The key announcements were:
- As trailed, the welfare cap will be lowered from £26,000 to £23,000 in London and £20,000 outside. The housing association Moat did some analysis (PDF, 507KB) ahead of the Budget on what this would mean for the affordability of the accommodation they provide for their tenants.
- The Employment and Support Allowance (ESA) work-related activity group (WRAG) rate will be ‘aligned’ with the Job Seekers Allowance rate. The BBC previously reported this could represent a cut of about £30 a week. The WRAG element is paid to ESA claimants that the DWP considers will be capable of work at some time in the future and who are capable of taking steps towards moving into work.
- Working-age benefits, including tax credits and Local Housing Allowance, will be frozen for four years from next April (not including maternity or sick pay).
- Child tax credits will be limited to two children for those born from April 2017.
- 18-21 year olds on Universal Credit will be required to apply for apprenticeships or work placements after six months and will no longer received housing benefit.
- Households living in social housing on ‘higher incomes’ of £40,000 in London and £30,000 outside will be required to pay market or near-market rate rents.
For those of you interested in the detail of these proposals, you won’t find much (save details of the welfare cap) in the budget document.
The National Living Wage
The rabbit pulled out the hat on this occasion was the chancellor’s announcement of a mandatory ‘national living wage’, starting from next April at £7.20, rising to £9 by 2020. This is lower than where the living wage is currently set (£7.85) and no mention was made of a different rate for London as the existing living wage uses.
This will have a particular impact on lower-wage industries, including social care, which will face higher wage costs as a result. We’ve previously expressed our support for the introduction of the living wage and will be looking at the impact carefully. Office of Budget Responsibility analysis (PDF, 2.6MB) published alongside the Budget suggests that the higher wage costs will lead to a loss of profits by businesses, which they may seek to offset by reducing staffing levels, composition, or working hours.
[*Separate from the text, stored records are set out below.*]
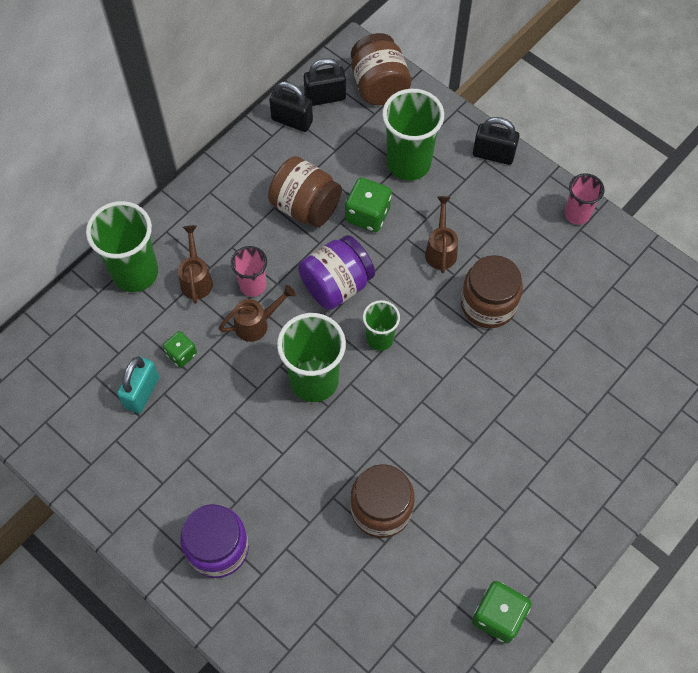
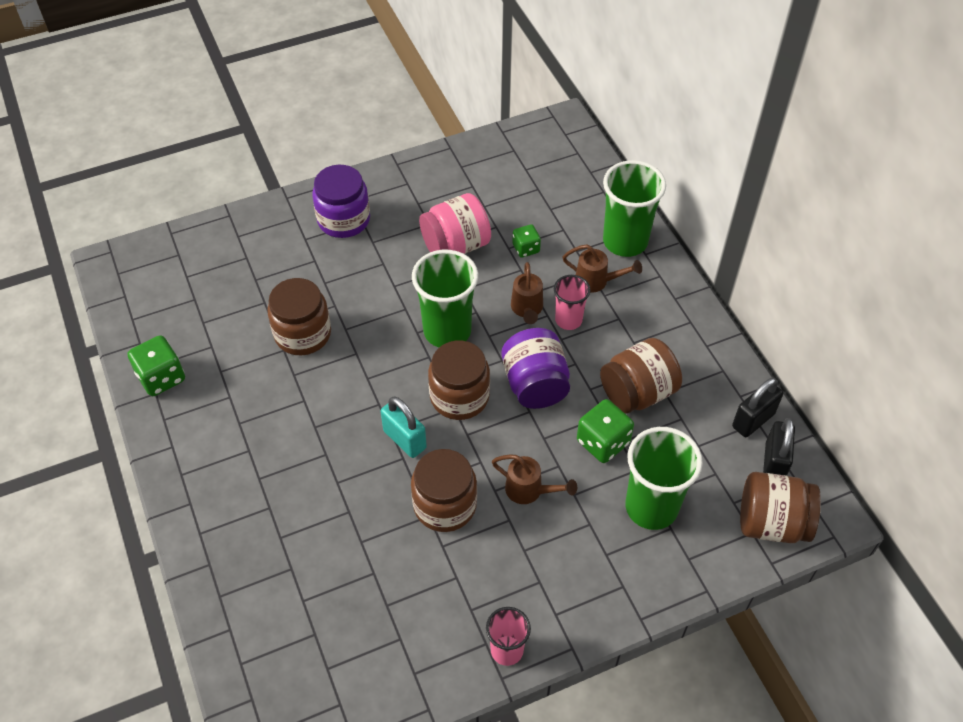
camera: 115 degrees right, 10 degrees down
(142, 392) = (505, 213): turquoise padlock -> turquoise padlock (404, 439)
(205, 419) = (456, 245): none -> pink jar
(380, 339) = (459, 396): green cup -> brown jar
(493, 155) = (626, 599): black padlock -> none

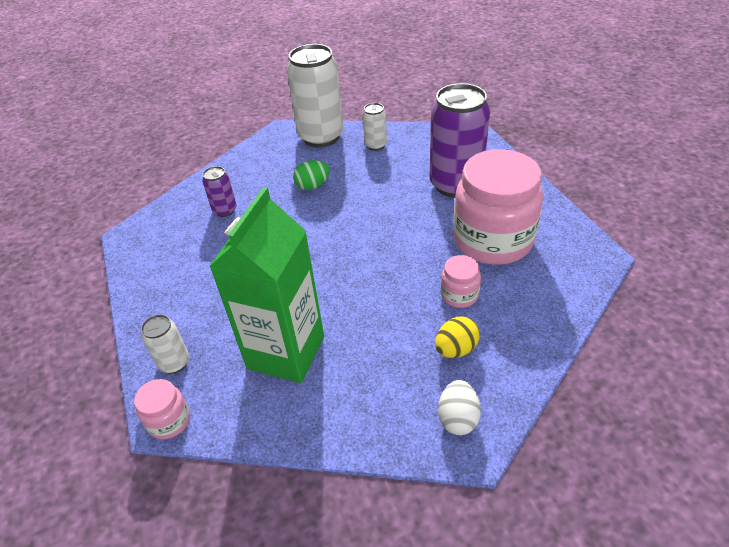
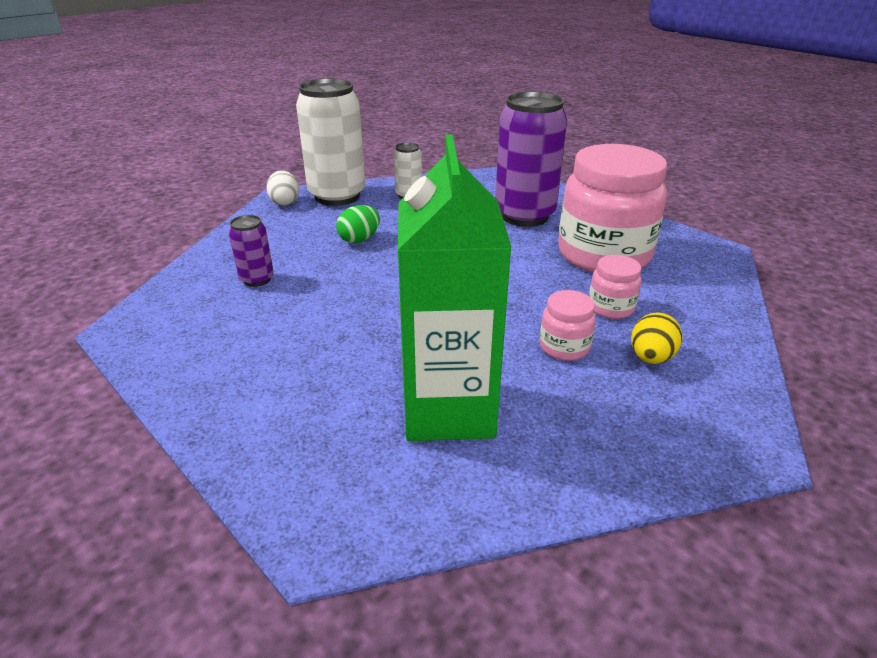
camera: 25 degrees left, 10 degrees down
(169, 421) = (331, 538): pink jar -> pink jar (564, 347)
(174, 363) = (292, 461): white can -> none
(458, 418) = (712, 424): white egg -> white egg (285, 202)

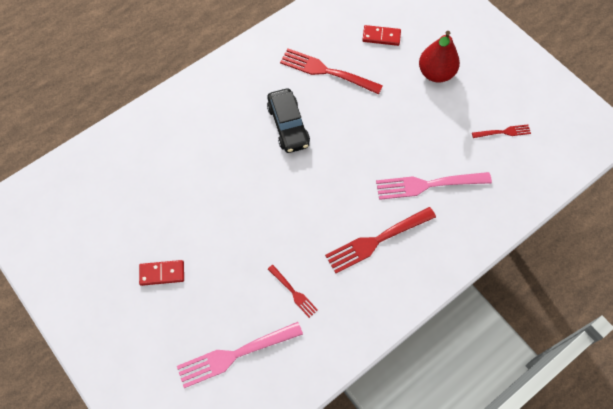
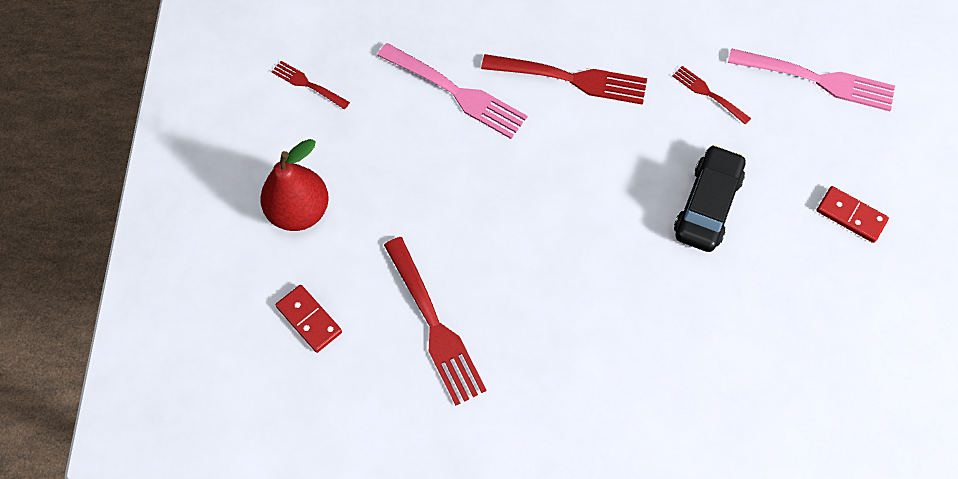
camera: 140 degrees left, 0 degrees up
(288, 125) = (555, 285): black car -> black car (707, 205)
(293, 292) = (709, 94): red fork -> red fork turned 45 degrees counterclockwise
The chancellor is seeking to soften the blow of higher wage costs by increasing Employment Allowance from £2,000 to £3,000, which will mean smaller businesses, including charities, will face a lower national insurance contributions bill.
Alongside these changes, the personal tax allowance will increase to £11,000 by 2017-18, with similar rises in the higher rate tax threshold. This will result in 29m people paying less tax – charities should be conscious that this may mean fewer people will be earning enough tax to make eligible Gift Aid claims. They will also want to be aware that the announced rise in the inheritance tax threshold to £1m could have implications for the number of people leaving legacies to charities.
All in all, this is a complex package of reforms and it will take time for the sector to understand the cumulative effect of welfare spending reductions, higher tax thresholds and the introduction of the living wage on their beneficiaries, and as employers.
It’s worth remembering that the chancellor only announced half of the savings he needs to make today; we’re likely to see the next £18bn of spending reductions – primarily departmental cuts – announced alongside his autumn statement.